“Better this than cruelty,” said Prothero talking quickly and clearly because of the evil thing in his veins. “You think that you are the only explorer of life, Benham, but while you toil up the mountains I board the house-boat and float down the stream. For you the stars, for me the music and the lanterns. You are the son of a mountaineering don, and I am a Chinese philosopher of the riper school. You force yourself beyond fear of pain, and I force myself beyond fear of consequences. What are we either of us but children groping under the black cloak of our Maker?—who will not blind us with his light. Did he not give us also these lusts, the keen knife and the sweetness, these sensations that are like pineapple smeared with saltpetre, like salted olives from heaven, like being flayed with delight.... And did he not give us dreams fantastic beyond any lust whatever? What is the good of talking? Speak to your own kind. I have gone, Benham. I am lost already. There is no resisting any more, since I have drugged away resistance. Why then should I come back? I know now the symphonies of the exalted nerves; I can judge; and I say better lie and hear them to the end than come back again to my old life, to my little tin-whistle solo, my—effort! My EFFORT!... I ruin my body. I know. But what of that?... I shall soon be thin and filthy. What of the grape-skin when one has had the pulp?”
“But,” said Benham, “the cleanness of life!”
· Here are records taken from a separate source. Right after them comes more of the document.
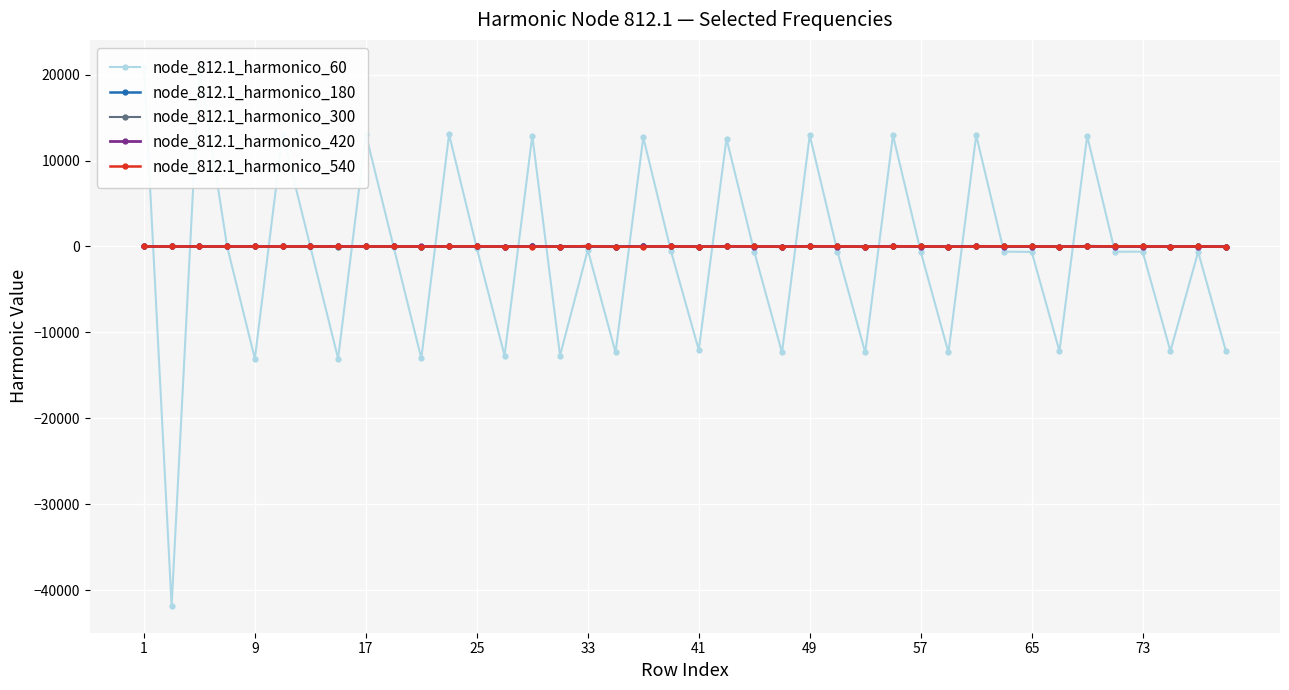

How many data points in node_812.1_harmonico_540 are above 0?

20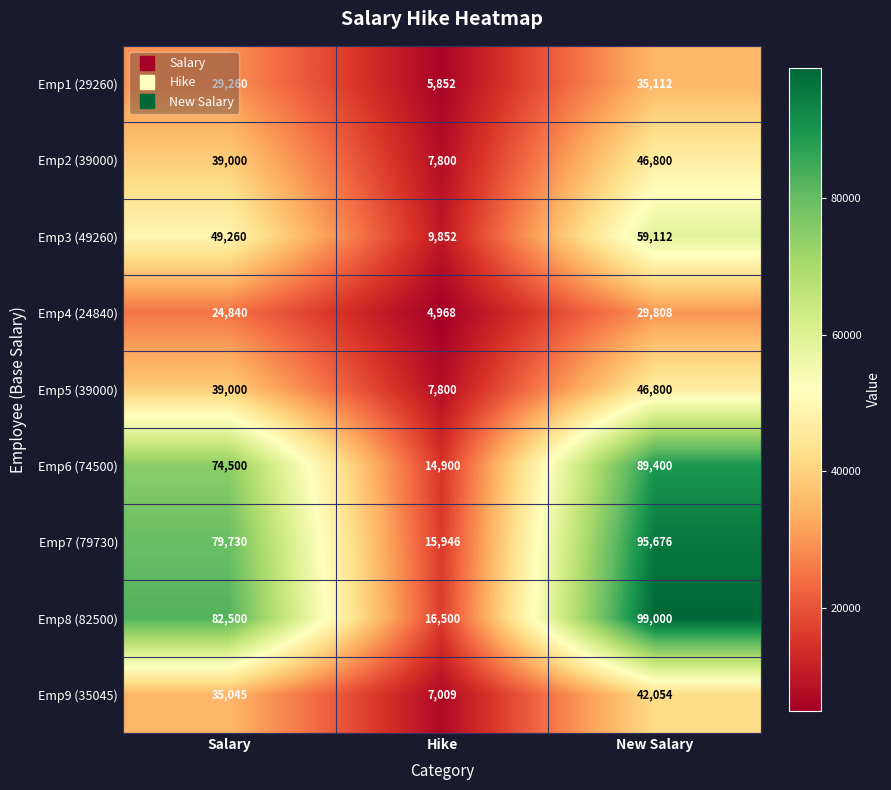

How many categories are shown in the chart?

3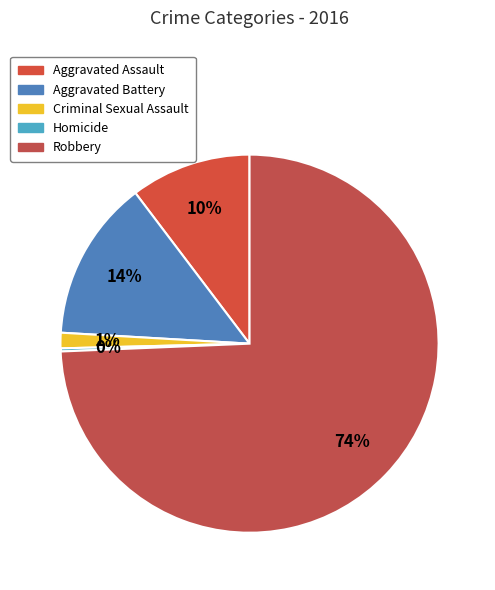

Which category has the smallest portion of the pie?

Homicide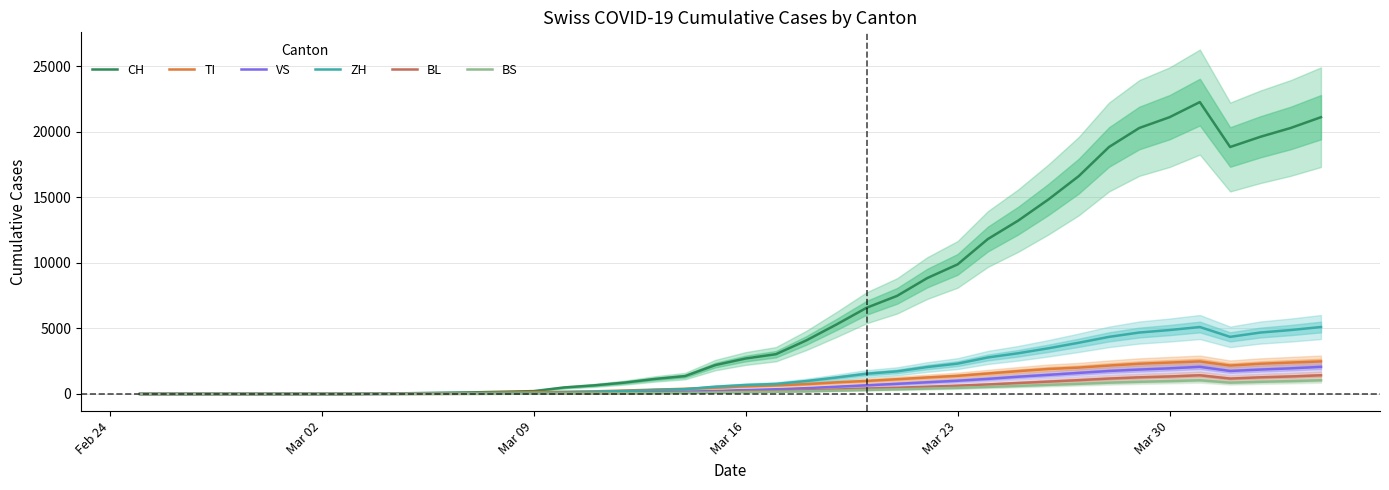

How many values in the ZH series exceed 680?

19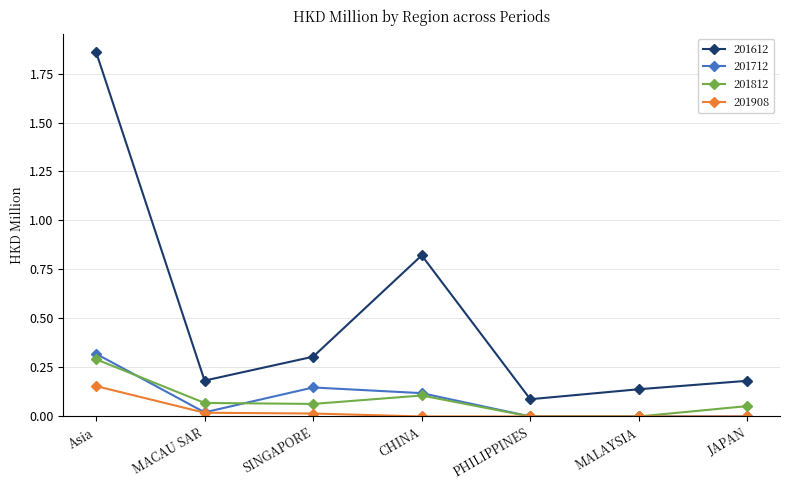

How many categories are shown in the chart?

7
“While I perish,” said Prothero still more wickedly, “I say good things....”
13
White had a vision of a great city with narrow crowded streets, hung with lank banners and gay with vertical vermilion labels, and of a pleasant large low house that stood in a garden on a hillside, a garden set with artificial stones and with beasts and men and lanterns of white porcelain, a garden which overlooked this city. Here it was that Benham stayed and talked with his host, a man robed in marvellous silks and subtle of speech even in the European languages he used, and meanwhile Prothero, it seemed, had gone down into the wickedness of the town below. It was a very great town indeed, spreading for miles along the banks of a huge river, a river that divided itself indolently into three shining branches so as to make islands of the central portion of the place. And on this river swarmed for ever a vast flotilla of ships and boats, boats in which people lived, boats in which they sought pleasure, moored places of assembly, high-pooped junks, steamboats, passenger sampans, cargo craft, such a water town in streets and lanes, endless miles of it, as no other part of the world save China can display. In the daylight it was gay with countless sunlit colours embroidered upon a fabric of yellow and brown, at night it glittered with a hundred thousand lights that swayed and quivered and were reflected quiveringly upon the black flowing waters.
And while Benham sat and talked in the garden above came a messenger who was for some reason very vividly realized by White's imagination. He was a tall man with lack-lustre eyes and sunken cheeks that made his cheek bones very prominent, and gave his thin-lipped mouth something of the geniality of a skull, and the arm he thrust out of his yellow robe to hand Prothero's message to Benham was lean as a pole. So he stood out in White's imagination, against the warm afternoon sky and the brown roofs and blue haze of the great town below, and was with one exception the distinctest thing in the story. The message he bore was scribbled by Prothero himself in a nerveless scrawl: “Send a hundred dollars by this man. I am in a frightful fix.”
Now Benham's host had been twitting him with the European patronage of opium, and something in this message stirred his facile indignation. Twice before he had had similar demands. And on the whole they had seemed to him to be unreasonable demands. He was astonished that while he was sitting and talking of the great world-republic of the future and the secret self-directed aristocracy that would make it possible, his own friend, his chosen companion, should thus, by this inglorious request and this ungainly messenger, disavow him. He felt a wave of intense irritation.
“No,” he said, “I will not.”
And he was too angry to express himself in any language understandable by his messenger.
His host intervened and explained after a few questions that the occasion was serious. Prothero, it seemed, had been gambling.